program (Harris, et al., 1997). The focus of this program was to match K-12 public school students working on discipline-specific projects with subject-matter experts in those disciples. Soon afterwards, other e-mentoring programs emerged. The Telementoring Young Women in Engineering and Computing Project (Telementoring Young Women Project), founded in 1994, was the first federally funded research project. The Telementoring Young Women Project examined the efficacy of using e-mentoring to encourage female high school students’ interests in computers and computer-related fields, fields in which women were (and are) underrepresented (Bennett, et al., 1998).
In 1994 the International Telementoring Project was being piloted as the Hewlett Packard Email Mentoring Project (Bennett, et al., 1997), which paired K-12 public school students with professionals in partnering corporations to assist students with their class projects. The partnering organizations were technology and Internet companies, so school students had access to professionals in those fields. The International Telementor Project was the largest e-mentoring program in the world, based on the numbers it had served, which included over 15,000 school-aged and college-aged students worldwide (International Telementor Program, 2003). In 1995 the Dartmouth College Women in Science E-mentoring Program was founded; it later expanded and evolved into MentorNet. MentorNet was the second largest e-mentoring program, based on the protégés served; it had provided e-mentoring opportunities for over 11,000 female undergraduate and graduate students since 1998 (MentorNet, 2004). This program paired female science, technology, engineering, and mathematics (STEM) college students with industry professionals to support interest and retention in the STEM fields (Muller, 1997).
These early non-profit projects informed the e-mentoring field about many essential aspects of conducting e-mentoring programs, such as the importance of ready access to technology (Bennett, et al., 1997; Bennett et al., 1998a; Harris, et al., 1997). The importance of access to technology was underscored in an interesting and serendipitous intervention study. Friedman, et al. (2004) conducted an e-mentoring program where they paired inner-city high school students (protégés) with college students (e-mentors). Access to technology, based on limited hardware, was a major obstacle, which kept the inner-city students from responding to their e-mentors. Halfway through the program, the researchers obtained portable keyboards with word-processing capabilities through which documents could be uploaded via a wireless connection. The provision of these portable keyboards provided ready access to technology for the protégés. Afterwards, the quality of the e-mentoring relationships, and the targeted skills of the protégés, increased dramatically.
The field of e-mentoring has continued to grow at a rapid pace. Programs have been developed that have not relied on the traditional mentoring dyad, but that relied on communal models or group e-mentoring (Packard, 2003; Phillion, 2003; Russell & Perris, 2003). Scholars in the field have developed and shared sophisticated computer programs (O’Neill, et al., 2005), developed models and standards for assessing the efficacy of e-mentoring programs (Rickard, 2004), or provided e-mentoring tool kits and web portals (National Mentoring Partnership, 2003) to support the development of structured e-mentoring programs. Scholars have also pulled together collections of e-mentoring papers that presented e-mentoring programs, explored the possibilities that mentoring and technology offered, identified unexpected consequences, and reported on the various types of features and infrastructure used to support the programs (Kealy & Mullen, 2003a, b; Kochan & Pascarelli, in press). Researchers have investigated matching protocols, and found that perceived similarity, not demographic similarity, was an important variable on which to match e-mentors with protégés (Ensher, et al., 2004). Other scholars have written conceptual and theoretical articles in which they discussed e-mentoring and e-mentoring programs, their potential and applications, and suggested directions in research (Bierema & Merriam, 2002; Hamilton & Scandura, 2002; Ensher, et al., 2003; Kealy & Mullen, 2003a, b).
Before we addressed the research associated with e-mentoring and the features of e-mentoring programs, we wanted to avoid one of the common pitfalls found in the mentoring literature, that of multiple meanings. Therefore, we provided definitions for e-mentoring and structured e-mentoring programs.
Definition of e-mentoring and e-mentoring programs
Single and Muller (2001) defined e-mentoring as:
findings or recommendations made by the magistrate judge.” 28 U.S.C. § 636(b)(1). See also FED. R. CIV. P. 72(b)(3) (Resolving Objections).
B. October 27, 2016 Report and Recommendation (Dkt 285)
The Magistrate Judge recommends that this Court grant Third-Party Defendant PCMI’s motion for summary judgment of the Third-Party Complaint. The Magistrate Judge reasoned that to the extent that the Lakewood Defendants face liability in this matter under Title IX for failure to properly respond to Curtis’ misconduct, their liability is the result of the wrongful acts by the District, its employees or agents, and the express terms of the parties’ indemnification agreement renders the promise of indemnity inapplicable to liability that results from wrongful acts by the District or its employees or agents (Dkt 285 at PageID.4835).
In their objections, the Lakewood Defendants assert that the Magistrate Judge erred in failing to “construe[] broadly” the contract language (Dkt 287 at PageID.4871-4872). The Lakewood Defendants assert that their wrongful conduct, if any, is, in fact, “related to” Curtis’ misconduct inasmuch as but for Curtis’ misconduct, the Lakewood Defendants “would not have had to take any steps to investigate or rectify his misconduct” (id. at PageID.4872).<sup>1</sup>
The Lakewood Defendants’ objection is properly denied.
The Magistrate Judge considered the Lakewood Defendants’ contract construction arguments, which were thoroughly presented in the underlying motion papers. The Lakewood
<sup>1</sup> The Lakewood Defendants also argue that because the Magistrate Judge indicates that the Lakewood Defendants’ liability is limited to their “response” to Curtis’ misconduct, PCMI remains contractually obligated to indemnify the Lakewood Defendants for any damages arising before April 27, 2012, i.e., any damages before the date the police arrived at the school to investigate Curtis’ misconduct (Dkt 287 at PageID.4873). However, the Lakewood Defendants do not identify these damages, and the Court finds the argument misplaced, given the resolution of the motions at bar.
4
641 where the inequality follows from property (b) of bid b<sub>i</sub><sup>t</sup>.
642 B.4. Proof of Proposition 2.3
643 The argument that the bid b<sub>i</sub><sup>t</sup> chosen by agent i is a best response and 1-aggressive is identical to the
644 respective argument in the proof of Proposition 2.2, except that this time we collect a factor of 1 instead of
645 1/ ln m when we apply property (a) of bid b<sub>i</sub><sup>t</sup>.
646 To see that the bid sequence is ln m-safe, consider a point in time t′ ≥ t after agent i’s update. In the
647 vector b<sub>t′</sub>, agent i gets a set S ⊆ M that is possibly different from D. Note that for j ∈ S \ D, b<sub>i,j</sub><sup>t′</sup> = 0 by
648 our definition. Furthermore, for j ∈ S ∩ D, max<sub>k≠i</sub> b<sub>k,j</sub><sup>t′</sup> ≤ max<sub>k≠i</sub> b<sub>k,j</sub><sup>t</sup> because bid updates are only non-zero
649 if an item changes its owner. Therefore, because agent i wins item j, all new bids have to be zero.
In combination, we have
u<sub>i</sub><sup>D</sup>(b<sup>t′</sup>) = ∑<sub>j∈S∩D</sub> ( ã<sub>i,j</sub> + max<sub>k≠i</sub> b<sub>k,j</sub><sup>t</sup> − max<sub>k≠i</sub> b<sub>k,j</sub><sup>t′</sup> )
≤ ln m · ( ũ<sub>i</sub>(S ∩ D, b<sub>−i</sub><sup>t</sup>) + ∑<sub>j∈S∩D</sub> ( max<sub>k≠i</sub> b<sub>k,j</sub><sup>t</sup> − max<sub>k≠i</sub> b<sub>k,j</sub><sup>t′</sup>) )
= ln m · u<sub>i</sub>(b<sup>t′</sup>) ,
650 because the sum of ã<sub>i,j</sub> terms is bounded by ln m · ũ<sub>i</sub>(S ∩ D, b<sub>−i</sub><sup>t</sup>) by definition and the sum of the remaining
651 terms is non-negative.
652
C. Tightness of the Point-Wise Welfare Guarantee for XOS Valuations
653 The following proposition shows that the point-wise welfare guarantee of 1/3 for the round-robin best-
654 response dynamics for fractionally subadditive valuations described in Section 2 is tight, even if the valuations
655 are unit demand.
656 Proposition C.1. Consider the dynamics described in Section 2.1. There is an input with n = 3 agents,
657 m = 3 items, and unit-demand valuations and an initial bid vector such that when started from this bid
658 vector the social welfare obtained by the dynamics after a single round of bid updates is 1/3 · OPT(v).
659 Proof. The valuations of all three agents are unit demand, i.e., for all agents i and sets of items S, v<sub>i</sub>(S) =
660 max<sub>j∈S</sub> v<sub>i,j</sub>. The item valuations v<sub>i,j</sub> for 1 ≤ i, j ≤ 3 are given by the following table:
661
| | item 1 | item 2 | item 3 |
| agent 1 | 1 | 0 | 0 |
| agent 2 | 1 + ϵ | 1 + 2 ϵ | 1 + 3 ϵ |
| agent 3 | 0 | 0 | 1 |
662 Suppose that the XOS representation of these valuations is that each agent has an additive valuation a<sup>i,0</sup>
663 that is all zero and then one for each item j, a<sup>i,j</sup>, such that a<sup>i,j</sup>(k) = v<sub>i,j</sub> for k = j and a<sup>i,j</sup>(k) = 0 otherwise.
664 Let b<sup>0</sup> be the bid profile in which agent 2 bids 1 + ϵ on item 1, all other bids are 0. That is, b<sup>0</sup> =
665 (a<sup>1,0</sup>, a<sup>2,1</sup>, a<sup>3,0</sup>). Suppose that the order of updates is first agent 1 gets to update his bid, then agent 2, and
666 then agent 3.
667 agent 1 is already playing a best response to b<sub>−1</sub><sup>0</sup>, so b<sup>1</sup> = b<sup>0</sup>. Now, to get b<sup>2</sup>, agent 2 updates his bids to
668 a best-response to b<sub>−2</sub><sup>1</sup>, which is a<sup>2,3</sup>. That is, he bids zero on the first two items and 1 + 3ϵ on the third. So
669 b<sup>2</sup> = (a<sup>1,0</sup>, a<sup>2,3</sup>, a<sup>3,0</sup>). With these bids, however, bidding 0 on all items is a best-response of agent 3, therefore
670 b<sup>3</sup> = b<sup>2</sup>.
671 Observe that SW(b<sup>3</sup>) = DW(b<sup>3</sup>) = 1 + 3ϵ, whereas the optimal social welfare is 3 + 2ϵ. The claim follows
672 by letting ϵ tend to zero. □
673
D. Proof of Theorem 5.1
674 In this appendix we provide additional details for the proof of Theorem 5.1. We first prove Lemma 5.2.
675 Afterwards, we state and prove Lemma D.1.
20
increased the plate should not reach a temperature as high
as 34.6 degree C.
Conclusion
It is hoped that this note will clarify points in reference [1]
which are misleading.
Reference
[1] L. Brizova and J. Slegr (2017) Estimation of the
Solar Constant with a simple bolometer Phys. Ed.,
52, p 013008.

##############################

§ **WORK REQUEST**: Your reply is to repeat, unchanged, the lines above running from the one with "641 where the" up to and including the one with "643 The argument".

§ **RESPONSE**:
641 where the inequality follows from property (b) of bid b<sub>i</sub><sup>t</sup>.
642 B.4. Proof of Proposition 2.3
643 The argument that the bid b<sub>i</sub><sup>t</sup> chosen by agent i is a best response and 1-aggressive is identical to the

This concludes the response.